BTW This is the best sci-fi book ever.
Definitely worth giving it a try if you're a programmer, just for the fact that it's written by another programmer: the opening scene where they find a bunch of rules written down and just follow them reminds me of ACPI; the discussion of public-key cryptography and shipping drives full of one-time-pad around the galaxy; the "compression scheme" with the video.
It’s certainly true that Vinge doesn’t spend much time on the engineering details, but I find him unusually clear on “imagine if we had this kind of impossible-now technology, but the rest of what we know about physics remained, how would people behave?”

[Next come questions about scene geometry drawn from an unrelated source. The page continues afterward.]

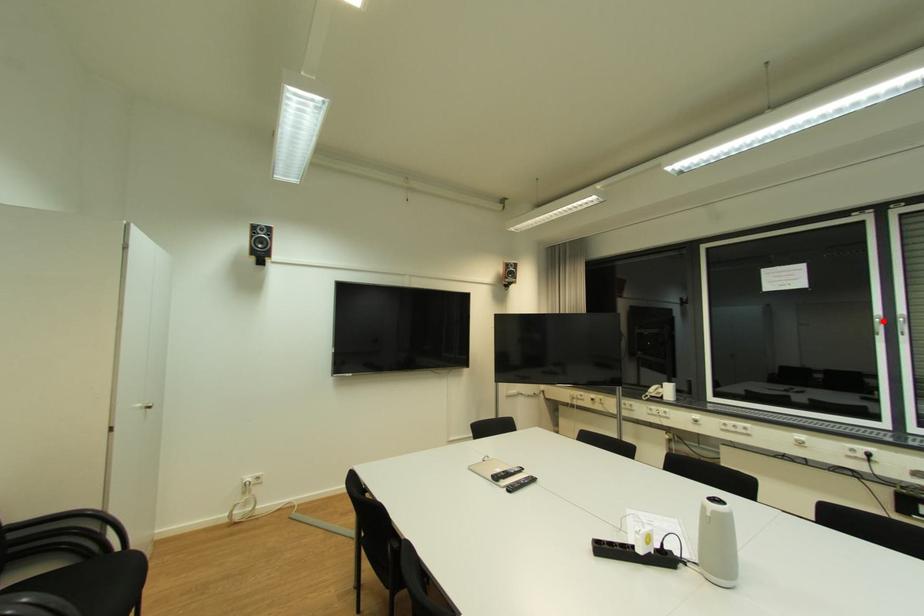
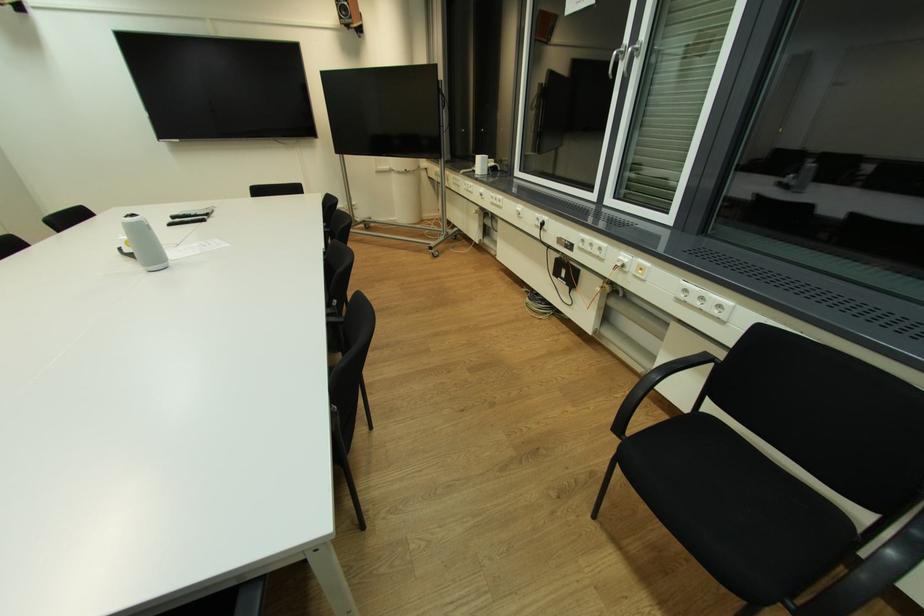
The point at the highlighted location is marked in the first image. Where is the corresponding point in the second image?

(621, 54)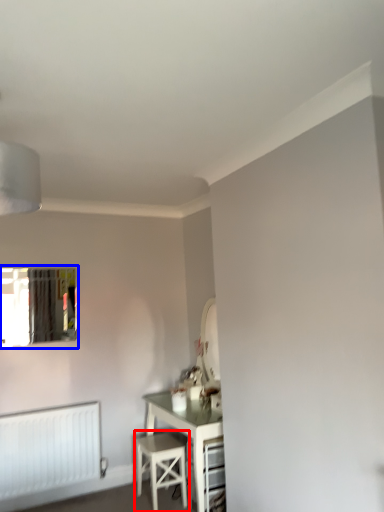
Question: Which of the following is the farthest to the observer, stool (highlighted by a red box) or window (highlighted by a blue box)?

Choices:
 (A) stool
 (B) window

Answer: (B)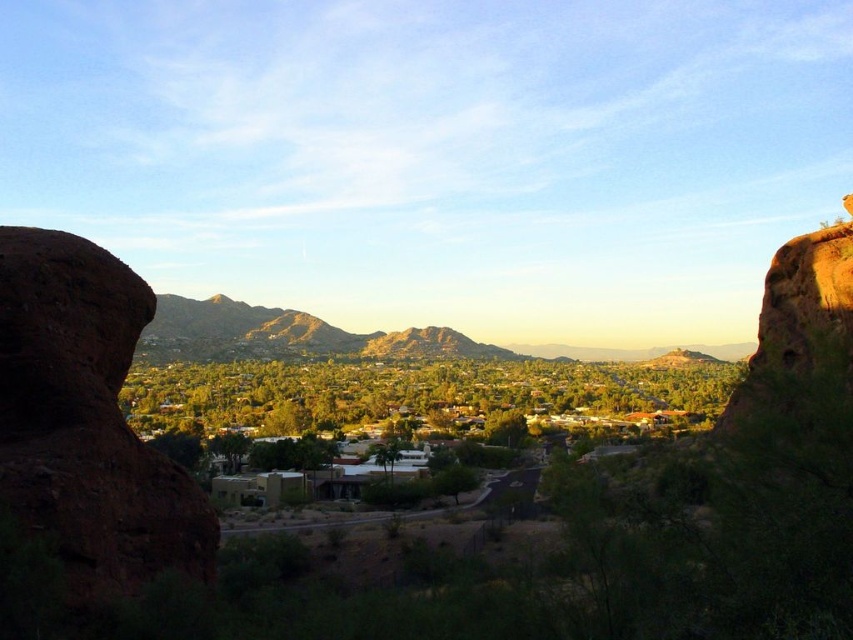
You are an explorer navigating through the desert and come across this landscape. You need to cross from the brown rough rock at left to the green grassy valley at center. Which direction should you head to reach the valley?

To reach the green grassy valley at center from the brown rough rock at left, you should head to the right since the brown rough rock at left is located to the left of the green grassy valley at center.

Based on the photo, you are a hiker planning to take a photo of the rustic brown mountain at center. You notice the brown rough rock at left is blocking your view. Can you move around the rock to get an unobstructed view of the mountain?

The brown rough rock at left is in front of rustic brown mountain at center, so moving around the rock could provide an unobstructed view of the mountain.

You are planning a hiking route through the landscape shown. You need to decide whether to prioritize the green grassy valley at center or the rustic brown mountain at center based on their sizes. Which area should you choose if you want to cover a larger area in your hike?

The rustic brown mountain at center occupies more space than the green grassy valley at center, so choosing the rustic brown mountain at center would allow you to cover a larger area during your hike.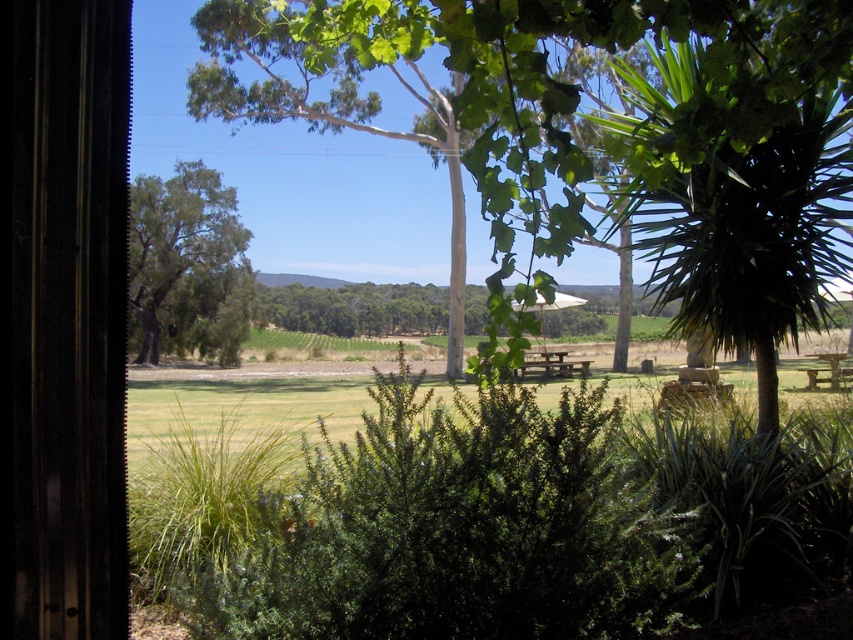
You are planning to set up a picnic blanket between the green leafy tree at center and the wooden picnic table at center. Which object should you place the blanket closer to if you want it to be closer to the tree?

You should place the picnic blanket closer to the green leafy tree at center since it is positioned on the left side of the wooden picnic table at center, making it nearer to the tree.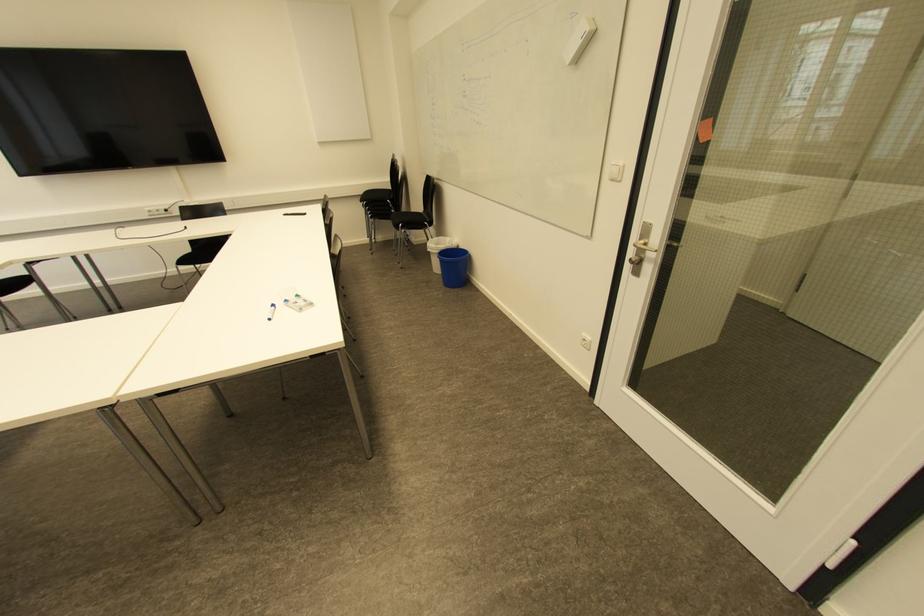
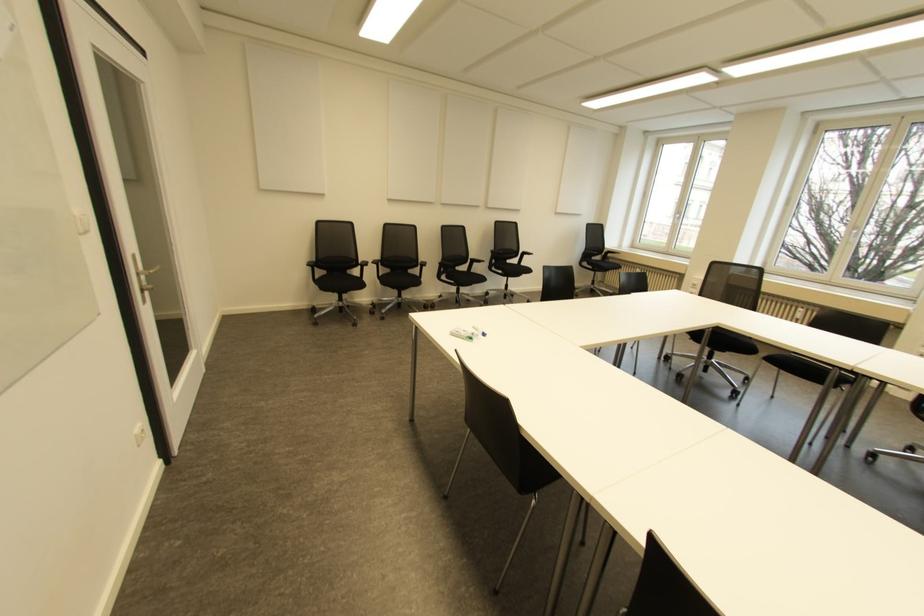
Where in the second image is the point corresponding to (297,294) from the first image?

(470, 338)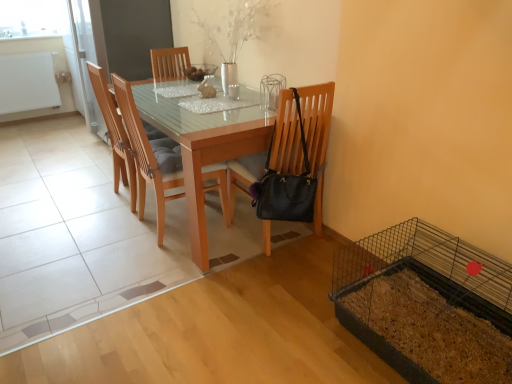
Question: Looking at their shapes, would you say light brown wood table at center is wider or thinner than wooden chair at center, marked as the 1th chair in a left-to-right arrangement?

Choices:
 (A) thin
 (B) wide

Answer: (B)

Question: Considering the positions of point (247, 130) and point (124, 165), is point (247, 130) closer or farther from the camera than point (124, 165)?

Choices:
 (A) farther
 (B) closer

Answer: (B)

Question: Estimate the real-world distances between objects in this image. Which object is closer to the wooden chair at center, acting as the second chair starting from the right?

Choices:
 (A) light brown wood table at center
 (B) black leather chair at center, acting as the 3th chair starting from the left
 (C) white matte radiator at upper left
 (D) wooden chair at center, marked as the 1th chair in a left-to-right arrangement

Answer: (D)

Question: Which object is positioned farthest from the black leather chair at center, acting as the 3th chair starting from the left?

Choices:
 (A) white matte radiator at upper left
 (B) light brown wood table at center
 (C) wooden chair at center, marked as the 1th chair in a left-to-right arrangement
 (D) wooden chair at center, acting as the second chair starting from the right

Answer: (A)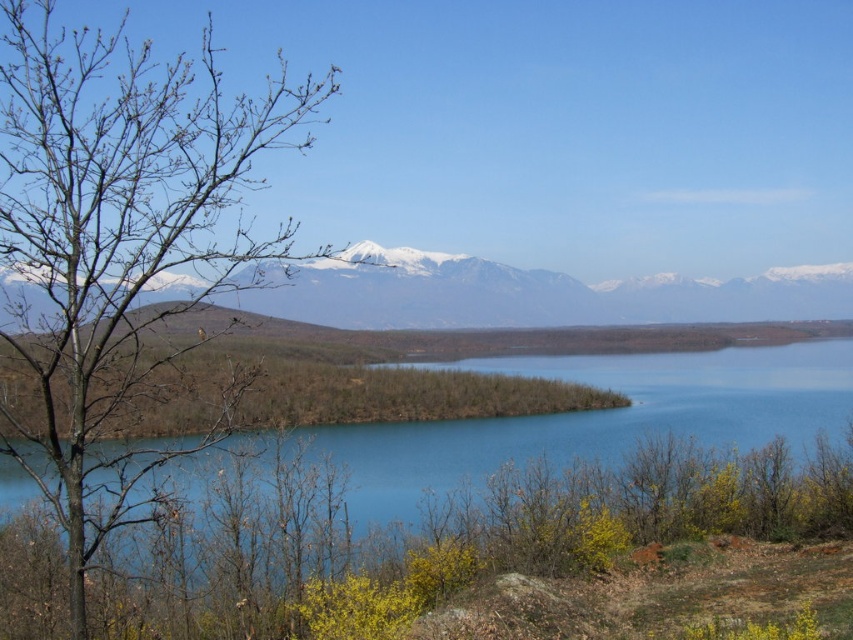
Is bare branches at left bigger than blue water at center?

Correct, bare branches at left is larger in size than blue water at center.

Does point (109, 358) lie in front of point (669, 388)?

Yes, point (109, 358) is in front of point (669, 388).

Locate an element on the screen. bare branches at left is located at coordinates (117, 243).

Is blue water at center in front of snowy white mountain range at upper center?

No, blue water at center is further to the viewer.

Can you confirm if blue water at center is bigger than snowy white mountain range at upper center?

Incorrect, blue water at center is not larger than snowy white mountain range at upper center.

Identify the location of blue water at center. The width and height of the screenshot is (853, 640). (599, 417).

Is bare branches at left to the right of snowy white mountain range at upper center from the viewer's perspective?

Incorrect, bare branches at left is not on the right side of snowy white mountain range at upper center.

Which is more to the left, bare branches at left or snowy white mountain range at upper center?

bare branches at left is more to the left.

Locate an element on the screen. bare branches at left is located at coordinates (117, 243).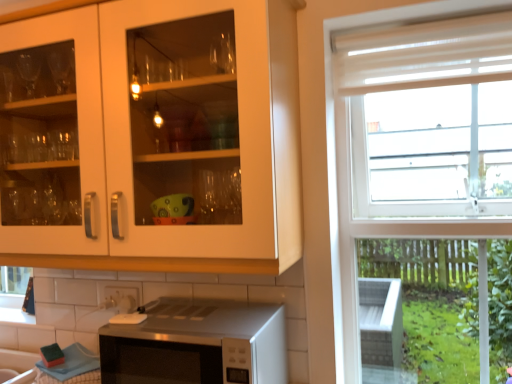
Question: From the image's perspective, is satin silver microwave at lower center above matte white cabinet at upper left?

Choices:
 (A) no
 (B) yes

Answer: (A)

Question: Could you tell me if satin silver microwave at lower center is facing matte white cabinet at upper left?

Choices:
 (A) yes
 (B) no

Answer: (B)

Question: Does satin silver microwave at lower center have a larger size compared to matte white cabinet at upper left?

Choices:
 (A) yes
 (B) no

Answer: (B)

Question: From a real-world perspective, is satin silver microwave at lower center on top of matte white cabinet at upper left?

Choices:
 (A) no
 (B) yes

Answer: (A)

Question: From the image's perspective, is satin silver microwave at lower center below matte white cabinet at upper left?

Choices:
 (A) yes
 (B) no

Answer: (A)

Question: From the image's perspective, is matte white cabinet at upper left positioned above or below white glossy tile at lower center?

Choices:
 (A) below
 (B) above

Answer: (B)

Question: Considering their positions, is matte white cabinet at upper left located in front of or behind white glossy tile at lower center?

Choices:
 (A) front
 (B) behind

Answer: (A)

Question: Which is correct: matte white cabinet at upper left is inside white glossy tile at lower center, or outside of it?

Choices:
 (A) inside
 (B) outside

Answer: (B)

Question: From a real-world perspective, is matte white cabinet at upper left physically located above or below white glossy tile at lower center?

Choices:
 (A) below
 (B) above

Answer: (B)

Question: Considering the positions of matte white cabinet at upper left and sheer white curtain at upper right in the image, is matte white cabinet at upper left wider or thinner than sheer white curtain at upper right?

Choices:
 (A) thin
 (B) wide

Answer: (B)

Question: From a real-world perspective, is matte white cabinet at upper left positioned above or below sheer white curtain at upper right?

Choices:
 (A) above
 (B) below

Answer: (B)

Question: Which is correct: matte white cabinet at upper left is inside sheer white curtain at upper right, or outside of it?

Choices:
 (A) inside
 (B) outside

Answer: (B)

Question: Does point (237, 258) appear closer or farther from the camera than point (492, 43)?

Choices:
 (A) farther
 (B) closer

Answer: (B)

Question: Considering the positions of white glossy tile at lower center and satin silver microwave at lower center in the image, is white glossy tile at lower center taller or shorter than satin silver microwave at lower center?

Choices:
 (A) short
 (B) tall

Answer: (A)

Question: From the image's perspective, is white glossy tile at lower center above or below satin silver microwave at lower center?

Choices:
 (A) below
 (B) above

Answer: (B)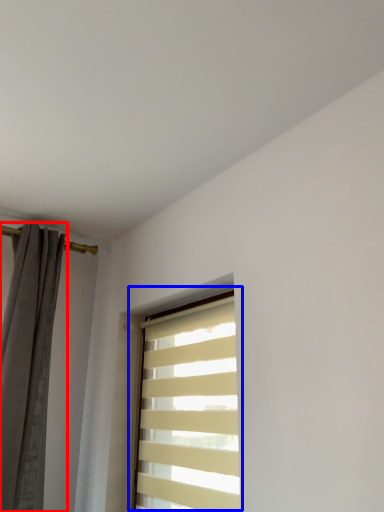
Question: Which of the following is the closest to the observer, curtain (highlighted by a red box) or window (highlighted by a blue box)?

Choices:
 (A) curtain
 (B) window

Answer: (B)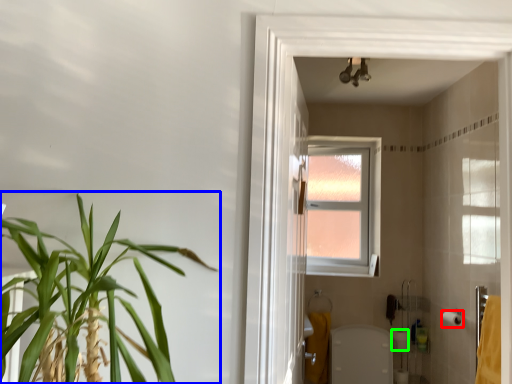
Question: Which is farther away from toilet paper (highlighted by a red box)? houseplant (highlighted by a blue box) or toilet paper (highlighted by a green box)?

Choices:
 (A) houseplant
 (B) toilet paper

Answer: (A)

He was, after all, a physics professor.
Rainbow’s End is much clearer on this than his distant future stuff, of course.
Actually, he was a mathematics and computer science teacher at San Diego State University.
Reminds me of the video chat in Metal Gear Solid 1 https://youtu.be/59ialBNj4lE?t=21
This is interesting tech, and the considerations in the introduction are particularly noteworthy. I never considered the possibility of animating 2D avatars with no 3D pipeline at all.
However is does raise an interesting property in that if you are on the spectrum or have ADHD, you only need one headshot of yourself staring directly at the camera and then the capture software can stop you from looking at your taskbar or off into space.